HP just unveiled the world’s first mini workstation designed for users in CAD and other compute-intensive industries. Since our focus is audio/video production and post, during the private HP press conference for journalists last week, I inquired about the GPU’s potential support for non-integer framerates like 23.976, 29.97 and 59.94 fps, which are still used in productions targeted for NTSC and ex-NTSC regions in the world, in addition to integer framerates like exact 24 (mainly for theater projection) and 25/50 fps (for PAL and ex PAL regions). Ahead I’ll explain this issue in more detail, quote HP’s and NVIDIA’s response, and give you more details on the HP Z2 Mini. There is also an introductory video from HP.
Why it’s critical to output your project framerate to your video monitor natively
It is important to output and monitor your project’s framerate natively (or at least a 2x version) to see it in its native cadence, and to prevent having occasional skipped frames as your monitor struggles to keep up. When I say a 2x version, I mean that in case your monitor won’t accept native 23.976 (aka “23.98”) (mainly for the traditional filmic cadence on TV, DVD and Blu-ray), it’s fine to output 2x (47.952). If your monitor won’t accept exact 24 (mainly for theater projection), it’s fine to output 48. If your monitor won’t accept 25 (mainly for PAL and ex-PAL regions), it’s fine to output 50. If your monitor won’t accept 29.97, it’s fine to output 59.94.
Traditionally, to monitor those non-integer framerates natively (or at 2x), we have needed a professional interface like (at a minimum) the UltraStudio Mini Monitor (illustrated above and reviewed here, here and here).
During the private HP press conference for journalists last week, when the HP Z2 Mini Workstation was announced under an embargo until now, I inquired about the GPU’s potential support for non-integer framerates like 23.976, 29.97 and 59.94 fps, in addition to integer framerates like exact 24, 25 and 50 fps. After a few days of research, HP responded:
Per NVIDIA – all Quadro GPUs can support this.
Now that a workstation like the HP Z2 Mini Workstation can do it directly —and to up to six simultaneous displays, you may no longer need an external interface.
Previously, I published a detailed article about this topic: HP ZBook Studio G3: How to output standard framerates over HDMI (illustrated above), which covers how to access the nearly hidden menus to accomplish it.
Now more about the new HP Z2 Mini Workstation
According to HP, the Z2 Mini is:
A revolutionary mini PC that delivers breakthrough power and versatility in a small, elegant design. The Z2 Mini gives users both performance and reliability for the best CAD experience available.
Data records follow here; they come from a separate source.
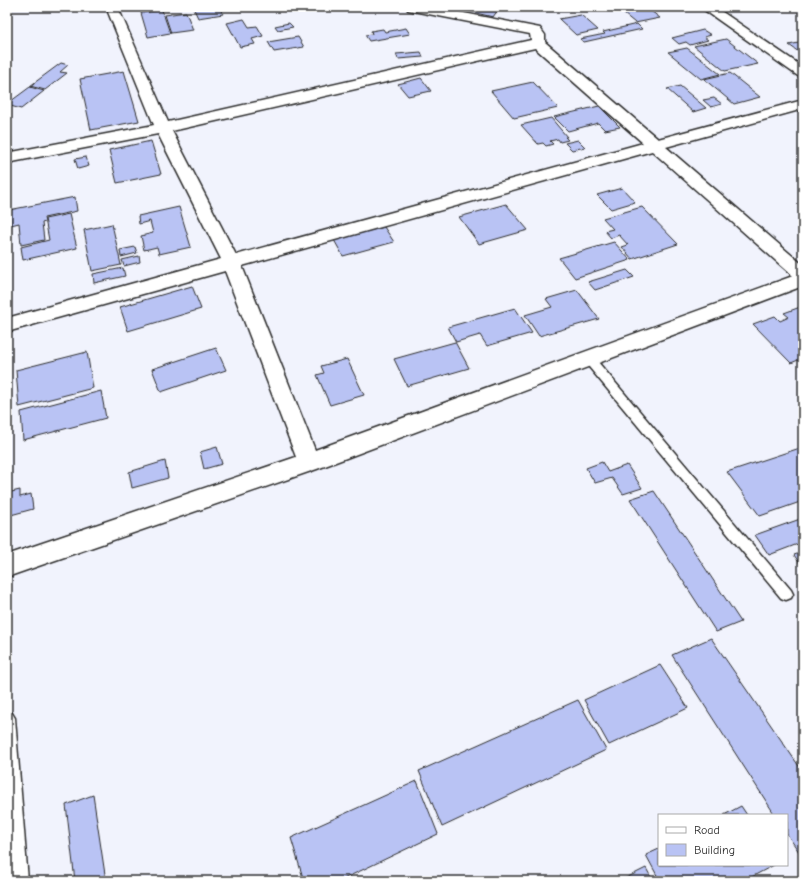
<svg xmlns="http://www.w3.org/2000/svg" width="810" height="888" viewBox="0 0 810 888" font-family="'Comic Neue',sans-serif">
  <style>
    .building { fill: #b9c3f4; stroke: #2b2b2b }
    .lines { fill: none; stroke-linecap: round; stroke-linejoin: round }
    .service-casing { stroke: #2b2b2b; stroke-width: 3 }
    .minor-casing { stroke: #2b2b2b; stroke-width: 3 }
    .service { fill: #fff; fill-rule: evenodd }
    .minor { fill: #fff; fill-rule: evenodd }
  </style>
  <rect width="100%" height="100%" fill="#f1f3fd"/>
  <filter id="ink" filterUnits="userSpaceOnUse"><feTurbulence type="fractalNoise" baseFrequency=".025" numOctaves="2"/><feDisplacementMap in="SourceGraphic" scale="8" xChannelSelector="R" yChannelSelector="G"/><feConvolveMatrix kernelMatrix="1 2 1 2 8 2 1 2 1" color-interpolation-filters="sRGB"/></filter>
  <g filter="url(#ink)">
    <g class="building">
      <path d="M193,7H219L223,14L198,18Z"/>
      <path d="M481,7H500L493,17L476,13Z"/>
      <path d="M629,7H646L660,18L635,23L618,9Z"/>
      <path d="M162,10L170,33L148,37L141,13Z"/>
      <path d="M186,12L193,30L171,33L165,15Z"/>
      <path d="M581,15L598,30L576,35L559,19Z"/>
      <path d="M244,19L249,27L257,26L263,36L252,39L255,44L240,47L227,23Z"/>
      <path d="M289,23L293,27L278,30L275,26Z"/>
      <path d="M637,24L642,29L584,42L580,39L605,34L603,32Z"/>
      <path d="M406,28L410,34L369,41L365,35L372,34L371,31L383,29L385,32Z"/>
      <path d="M703,30L711,35L704,37L708,40L690,45L686,42L679,44L672,38Z"/>
      <path d="M298,37L304,47L274,52L268,42Z"/>
      <path d="M726,39L758,64L725,71L694,46Z"/>
      <path d="M803,42V55L789,45Z"/>
      <path d="M687,48L720,74L701,79L668,52Z"/>
      <path d="M421,52L423,57L398,59L396,54Z"/>
      <path d="M61,63L68,65L60,72L67,73L45,90L30,86Z"/>
      <path d="M124,71L139,121L91,130L80,79Z"/>
      <path d="M730,73L760,97L734,104L704,79Z"/>
      <path d="M421,78L431,91L408,96L398,84Z"/>
      <path d="M533,82L558,108L514,118L491,91Z"/>
      <path d="M680,86L706,108L693,112L667,89Z"/>
      <path d="M30,87L44,91L21,109L7,105V104Z"/>
      <path d="M714,98L722,104L711,107L703,100Z"/>
      <path d="M599,106L620,127L605,130L598,123L568,131L554,117Z"/>
      <path d="M551,118L567,137H565L568,140L560,142L558,139L550,141L553,144L546,146L543,143L538,144L521,125Z"/>
      <path d="M578,140L585,147L572,150L565,143Z"/>
      <path d="M151,141L161,174L117,183L109,150Z"/>
      <path d="M86,157L89,166L78,169L75,159Z"/>
      <path d="M622,188L635,202L611,209L597,195Z"/>
      <path d="M75,197L77,211L44,218L45,222L42,223L44,240L21,245L19,223L11,225L9,210Z"/>
      <path d="M506,204L528,230L479,244L459,217Z"/>
      <path d="M179,207L191,247L159,254L157,247L144,250L141,236L153,233L150,221L139,224L138,216Z"/>
      <path d="M642,207L678,244L632,259L622,247L628,245L619,235L611,238L605,231L613,229L603,218Z"/>
      <path d="M69,214L77,248L23,260L21,247L49,240L45,219Z"/>
      <path d="M112,224L121,265L92,271L84,230Z"/>
      <path d="M384,227L394,242L343,256L334,240Z"/>
      <path d="M614,242L630,260L575,278L559,258Z"/>
      <path d="M135,247L137,253L121,257L120,250Z"/>
      <path d="M139,256L140,262L124,266L122,260Z"/>
      <path d="M123,268L125,276L94,283L93,274Z"/>
      <path d="M627,270L634,277L595,290L588,282Z"/>
      <path d="M192,286L201,309L128,331L120,307Z"/>
      <path d="M577,290L599,319L539,336L525,315L552,307L546,299Z"/>
      <path d="M803,306V358L791,363L753,324L775,316L780,321L789,317L784,313Z"/>
      <path d="M515,308L532,333L487,346L480,335L456,342L448,327Z"/>
      <path d="M455,342L469,368L407,386L394,359Z"/>
      <path d="M216,348L226,370L161,392L152,369Z"/>
      <path d="M87,352L93,388L19,407L16,370Z"/>
      <path d="M347,359L364,395L330,405L317,375L324,373L321,366Z"/>
      <path d="M101,391L106,418L23,440L21,412Z"/>
      <path d="M217,447L222,464L204,469L200,452Z"/>
      <path d="M803,447V501L760,516L727,472Z"/>
      <path d="M165,461L168,478L132,488L129,472Z"/>
      <path d="M602,462L608,472L627,465L642,488L623,494L612,478L595,483L586,468Z"/>
      <path d="M20,490V497L31,494L33,509L7,516V493Z"/>
      <path d="M654,491L741,622L716,632L630,499Z"/>
      <path d="M803,518V542L769,555L755,535Z"/>
      <path d="M803,552V568L794,555Z"/>
      <path d="M711,638L803,772V858L787,834V815H775L672,655Z"/>
      <path d="M660,665L688,708L609,745L584,700Z"/>
      <path d="M578,700L606,750L442,827L419,771Z"/>
      <path d="M417,781L438,834L339,881H304L291,838Z"/>
      <path d="M93,795L106,881H75L66,805Z"/>
      <path d="M741,806L747,815H724Z"/>
      <path d="M659,849V865H774L744,881H660L646,855Z"/>
      <path d="M646,868L653,881H620Z"/>
    </g>
    <g class="lines">
      <defs>
        <g id="service">
          <path d="M588,354L592,355L791,590L793,594L791,598L786,600L781,598L584,361L582,358L584,355Z"/>
          <path d="M7,710L12,713L15,718L28,881H10L7,829Z"/>
        </g>
        <g id="minor">
          <path d="M109,7H121L120,12L168,122L531,40L530,34L413,11L408,10L407,7H433L540,28L545,35V42L658,139L803,100V109L666,147L803,265V286L317,469L7,577V555L296,457L225,271L7,332V318L221,259L158,134L7,163V153L154,125L108,12ZM535,48L643,143L236,255L172,131ZM652,151L793,276L315,450L242,266Z"/>
          <path d="M700,7H715L803,67V77L798,76Z"/>
        </g>
      </defs>
      <use href="#service" class="service-casing"/>
      <use href="#minor" class="minor-casing"/>
      <use href="#service" class="service"/>
      <use href="#minor" class="minor"/>
    </g>
  </g>
  <rect width="810" height="888" fill="none" stroke="#fff" stroke-width="24"/>
  <rect x="12" y="12" width="786" height="864" fill="none" stroke="#2b2b2b" stroke-width="1.5" filter="url(#ink)"/>
  <rect x="658" y="814" width="130" height="52" fill="#ffffff" stroke="#aaaaaa"/>
  <rect x="666" y="827" width="20" height="6" fill="#ffffff" stroke="#aaaaaa"/>
  <text x="694" y="834" font-size="12" fill="#2b2b2b">Road</text>
  <rect x="666" y="844" width="20" height="12" fill="#b9c3f4" stroke="#aaaaaa"/>
  <text x="694" y="854" font-size="12" fill="#2b2b2b">Building</text>
</svg>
The company adds the following bullet points:
- Full performance and ultra-compact workstation that’s 216x 216x58mm (2.3 x 2.3 x 8.5 inch) and 90 percent smaller than a traditional small form factor (SFF).
- Ability to support six displays right out of the box.
- Twice the power of a commercial mini PC with next generation Intel Xeon processors, NVIDIA professional graphics and the availability of HP Z Turbo Drive for handling large files remarkably fast.